Wegen fehlender Nachfrage erwies sich das Zentrum als zu groß. Trotz millionenschwerer Investitionen war das Unternehmen insolvenzgefährdet. 1974 kam der Sanierer Eugen Münch an Bord und wurde der alleinige Geschäftsführer. Er beteiligte sich zu 25 % an der GmbH.

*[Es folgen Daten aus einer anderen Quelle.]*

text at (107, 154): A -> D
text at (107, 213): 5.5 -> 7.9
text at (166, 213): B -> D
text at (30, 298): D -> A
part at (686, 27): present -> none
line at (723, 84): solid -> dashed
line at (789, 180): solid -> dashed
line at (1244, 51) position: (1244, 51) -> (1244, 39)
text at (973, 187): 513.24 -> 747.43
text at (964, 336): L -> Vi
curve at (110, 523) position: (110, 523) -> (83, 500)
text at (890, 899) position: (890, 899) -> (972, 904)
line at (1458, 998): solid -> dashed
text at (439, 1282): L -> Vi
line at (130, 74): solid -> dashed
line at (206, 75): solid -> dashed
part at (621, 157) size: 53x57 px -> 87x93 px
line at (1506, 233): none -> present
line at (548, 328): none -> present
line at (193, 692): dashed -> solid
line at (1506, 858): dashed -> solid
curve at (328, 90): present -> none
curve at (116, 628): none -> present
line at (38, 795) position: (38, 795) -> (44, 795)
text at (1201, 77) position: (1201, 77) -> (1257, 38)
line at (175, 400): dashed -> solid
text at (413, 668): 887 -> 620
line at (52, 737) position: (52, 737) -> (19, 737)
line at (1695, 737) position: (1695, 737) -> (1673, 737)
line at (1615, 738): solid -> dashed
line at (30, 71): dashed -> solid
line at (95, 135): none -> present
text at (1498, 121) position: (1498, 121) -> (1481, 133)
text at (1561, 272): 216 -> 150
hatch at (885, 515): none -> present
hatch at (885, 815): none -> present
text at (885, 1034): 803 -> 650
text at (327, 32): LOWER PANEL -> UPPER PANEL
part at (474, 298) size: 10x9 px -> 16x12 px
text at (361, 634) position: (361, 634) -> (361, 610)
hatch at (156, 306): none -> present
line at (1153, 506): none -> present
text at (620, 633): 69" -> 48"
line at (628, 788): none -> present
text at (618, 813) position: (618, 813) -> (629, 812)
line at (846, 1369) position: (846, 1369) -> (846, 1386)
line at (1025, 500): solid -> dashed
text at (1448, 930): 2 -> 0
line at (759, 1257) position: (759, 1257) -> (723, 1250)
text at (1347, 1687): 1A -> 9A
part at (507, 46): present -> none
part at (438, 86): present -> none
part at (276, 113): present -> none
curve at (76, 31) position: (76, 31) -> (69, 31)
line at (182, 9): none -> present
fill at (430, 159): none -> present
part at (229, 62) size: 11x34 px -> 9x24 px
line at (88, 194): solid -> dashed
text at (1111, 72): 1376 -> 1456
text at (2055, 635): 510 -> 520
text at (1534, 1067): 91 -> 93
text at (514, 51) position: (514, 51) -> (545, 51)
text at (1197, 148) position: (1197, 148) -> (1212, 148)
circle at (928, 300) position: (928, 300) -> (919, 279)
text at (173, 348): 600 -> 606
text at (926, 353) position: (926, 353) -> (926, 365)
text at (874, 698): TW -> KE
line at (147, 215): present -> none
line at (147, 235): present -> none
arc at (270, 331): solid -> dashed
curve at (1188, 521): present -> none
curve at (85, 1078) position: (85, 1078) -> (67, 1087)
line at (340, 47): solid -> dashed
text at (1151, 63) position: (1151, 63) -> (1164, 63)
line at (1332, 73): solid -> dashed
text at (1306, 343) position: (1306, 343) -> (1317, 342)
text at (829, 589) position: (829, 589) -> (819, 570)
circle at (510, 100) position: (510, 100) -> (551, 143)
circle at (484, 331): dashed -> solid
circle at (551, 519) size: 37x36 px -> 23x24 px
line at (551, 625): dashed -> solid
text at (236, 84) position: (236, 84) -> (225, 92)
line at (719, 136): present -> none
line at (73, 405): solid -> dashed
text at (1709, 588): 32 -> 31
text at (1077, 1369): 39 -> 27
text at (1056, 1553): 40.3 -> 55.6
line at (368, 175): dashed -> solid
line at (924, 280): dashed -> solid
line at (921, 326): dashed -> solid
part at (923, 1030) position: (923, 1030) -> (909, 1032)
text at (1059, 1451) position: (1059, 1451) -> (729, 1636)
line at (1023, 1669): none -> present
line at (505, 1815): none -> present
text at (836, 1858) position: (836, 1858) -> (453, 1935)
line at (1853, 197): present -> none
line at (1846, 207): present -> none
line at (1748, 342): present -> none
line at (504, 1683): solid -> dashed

Ein Jahr später weihte er eine psychosomatische Klinik ein, um die Appartments auszulasten. 1977 gab es für die Aussiedler ein gemeinnütziges Schulungsprojekt zu deren Fortbildung. Ab 1984 folgten eine Herz- und Gefäßklinik, eine neurologische Klinik und eine Klinik für Handchirurgie.

1988 wurde das Unternehmen zur Aktiengesellschaft und ging als erstes Klinik-Unternehmen an die Börse. Ab 1993 begann die Rhön-Klinikum AG, Schlag auf Schlag außerhalb von Bad Neustadt zu expandieren.

Bundesweit wurden Kliniken gekauft oder eröffnet – zum Beispiel eine Suchtklinik und ein Herzzentrum in Leipzig, das Klinikum Meiningen in Thüringen oder das Universitätsklinikum Gießen und Marburg 1999 wurde der weltweit erste Roboter-Operationstrakt im Herzzentrum der Universitätsklinik Leipzig eröffnet.

Das Wachstum der Rhön-Klinikum AG blieb nicht unbemerkt. So warf die Fresenius AG im April 2012 ein Auge auf die Rhön-Kliniken, um sie mit dem eigenen Klinikbetreiber Helios zu verbinden. Die Übernahme hat bis jetzt jedoch nicht stattgefunden.